Она проводила бультерьера тоскливым взглядом. Счастливый Крыс о ней уже забыл. Утащил лакомство в кухню и заурчал там.
Тамара сбросила осточертевшую обувь и заурчала еще громче: она в жизни не испытывала подобного блаженства. Стояла, прислонившись к стене, и шевелила слипшимися пальцами. Лешка ждал.
Тамара озабоченно покосилась на него, снимать плащ при Сазонове ей совершенно не хотелось. С Лешки вполне достаточно ее возвращения под утро, а если он еще слышал Машкины пьяные выкрики — плохо дело. Впрочем, сама-то Тамара совершенно трезвая. Или нет?
Тамара икнула и попыталась вспомнить, сколько выпила. Получалось плохо. В одном была уверена — от шампанского она гордо отказывалась. А вот коньяк…
Чем она хуже Марата?
Тамара отлепилась от стены и попыталась протиснуться мимо Лешки. Тот хмуро бросил:
—Плащ сними.
Тамара отрицательно помотала головой и все же просочилась в комнату. Противный Сазонов не отставал, шел по пятам. Аж спина дымилась от его подозрительного взгляда.
Нет, что ему надо?
Тамара зацепилась за порожек и едва не влетела в спальню ласточкой. Ее нос опять спас бдительный Лешка, что Тамару ничуть не обрадовало. Даже разозлило.
Она топнула, развернулась к незваному гостю и невнятно поинтересовалась:
—А что, собс-с… венно, ты делаешь в моей спальне?
Лешка мрачно сказал:
—Жду.
—Да-а? И чего?
—Ответов на вопросы.
—Ик! Какие такие вопросы, не знаю никаких вопросов, я спать хочу…
—Обязательно ляжешь. Только плащ сними.
—Нетушки.
Лешка в упор рассматривал Тамару и нехорошо улыбался. Тамара покрепче вцепилась в лацканы и забормотала:
—Плащ мой, можно сказать — родной, Лелька дарила, сестра единственная, ни за что не сниму, даже не надейся…
—Так в плаще и ляжешь?
—Ага. В плаще, колготах, макияже и другой красоте. Кровать моя, стерпит.
—Ты где была?
—Я?
—Нет, я!
—Где ты — не знаю, а я… я гуляла.
—Где?
—Ну… по улицам, наверное, что ты привязался, я плохо помню…
—С кем?
—С… ик! – девочкой. Машей звать. Хорошая девочка, знаешь, только шампанское любит. Я не пила!
—Правда?
—Ненавижу шампанское. Коварный… ик! – напиток.
—Ты пила не коварный?
—Само собой. Ик.
Тамара снова попыталась проскользнуть мимо Лешки, но очень неудачно. Ноги что-то почти не слушались, голова гудела — понятно, устала, — и она вынуждена была, чтобы не упасть, повиснуть на Лешкиной руке. В результате мгновенно лишилась плаща. Даже моргнуть не успела.

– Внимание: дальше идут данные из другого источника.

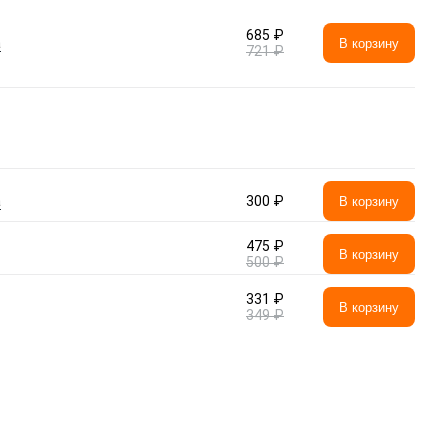
685 ₽
а
В корзину
721 ₽
а
300 ₽
В корзину
475 ₽
В корзину
500 ₽
331 ₽
В корзину
349 ₽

Тамара недоверчиво ощупала ярко-алый лиф, запуталась в цепочках и больно поцарапала руку о рубин. Машка уверяла — настоящий. Тамара сунула пострадавший палец в рот и проскулила:
—Фокусами балуешься?
Лешка изумленно присвистнул, обошел вокруг нее, как возле новогодней елки, Тамару аж в краску бросило, и пробормотал:
—Ага. У Кио в подручных состоял. В далеком и тяжелом детстве. Навыки, сама видишь, остались. Ловкость рук, что называется, и никакого мошенства…

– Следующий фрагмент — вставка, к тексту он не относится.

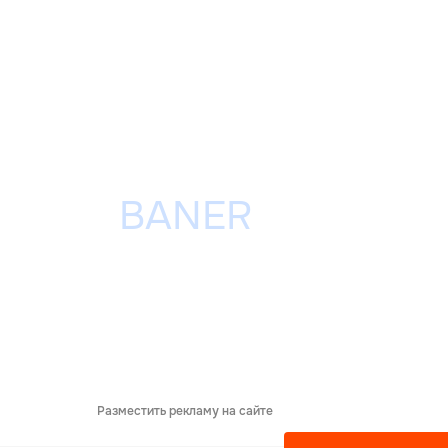
Разместить рекламу на сайте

Он как-то хищно кружил по комнате, и Лешкины глаза Тамаре совсем не нравились. Нехорошие глаза. Слишком злые.
Тамара непроизвольно поежилась. Почему-то именно сейчас она почувствовала себя практически голой. В казино — нет, а вот дома…
Глупо как!
Тамара зачем-то прикрыла руками напудренный Машкой живот и нечаянно смахнула с пупка клипсу. Та неприятно звякнула. Тамара быстро наступила на нее и ойкнула — неудачно. Камень оказался под подушечкой маленького пальца.
Она искательно улыбнулась. Лешка широко ухмыльнулся в ответ. Тамара побледнела и покосилась на дверь.

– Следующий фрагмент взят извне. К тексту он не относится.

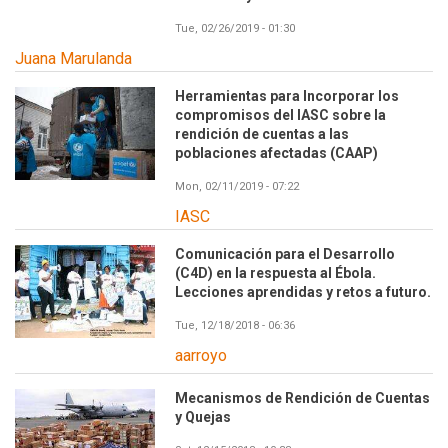
Tue, 02/26/2019 - 01:30
Juana Marulanda
Herramientas para Incorporar los
compromisos del IASC sobre la
rendición de cuentas a las
poblaciones afectadas (CAAP)
Mon, 02/11/2019 - 07:22
IASC
Comunicación para el Desarrollo
(C4D) en la respuesta al Ébola.
Lecciones aprendidas y retos a futuro.
Tue, 12/18/2018 - 06:36
aarroyo
Mecanismos de Rendición de Cuentas
y Quejas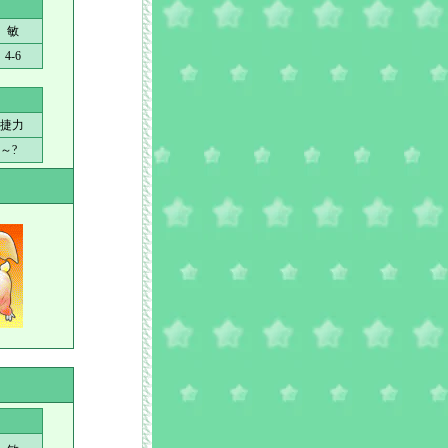
敏
4-6
捷力
?～?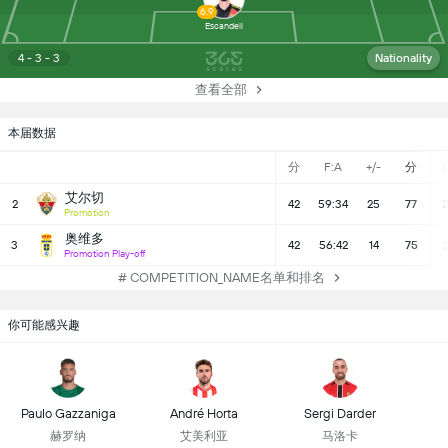
6.9
Escandell
4 - 3 - 3
Nationality
查看全部
本届数据
分
F:A
+/-
分
艾尔切
2
42
59:34
25
77
2
Promotion
奥维多
3
42
56:42
14
75
2
Promotion Play-off
# COMPETITION_NAME名单和排名
你可能感兴趣
Paulo Gazzaniga
André Horta
Sergi Darder
赫罗纳
艾美利亚
马洛卡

Само собой — никого. Предатель Крыс набивал живот на кухне. Чавкал там и давился, паразит. И это вместо того, чтобы защитить хозяйку. Единственную, можно сказать. Которой его вот-вот лишат. Потом, наверное, пожалеют, но воскреснуть из мертвых Тамаре вряд ли удастся. Она не птичка Феникс. Чтоб из пепла взмыть. А жаль. Жить-то как, оказывается, хочется. Даже сонливость исчезла.
Лешка хрипло выдохнул:
—Шлюхой, значит, вырядилась. Подрабатываешь где?
Он сбросил куртку прямо на пол, Тамара похолодела: Лешка аккуратен до отвращения. И к своим вещам относится весьма бережно. А тут…
Лешка безразлично переступил через коричневую кляксу на паласе. Тамара звонко чихнула. Лешка рванул воротник, на пол посыпались пуговицы.
—Ну что ж, попользуемся!
—Кры-ы-ыс…
—Даже не пытайся. И потом — я заплачу. Сколько ты берешь за ночь?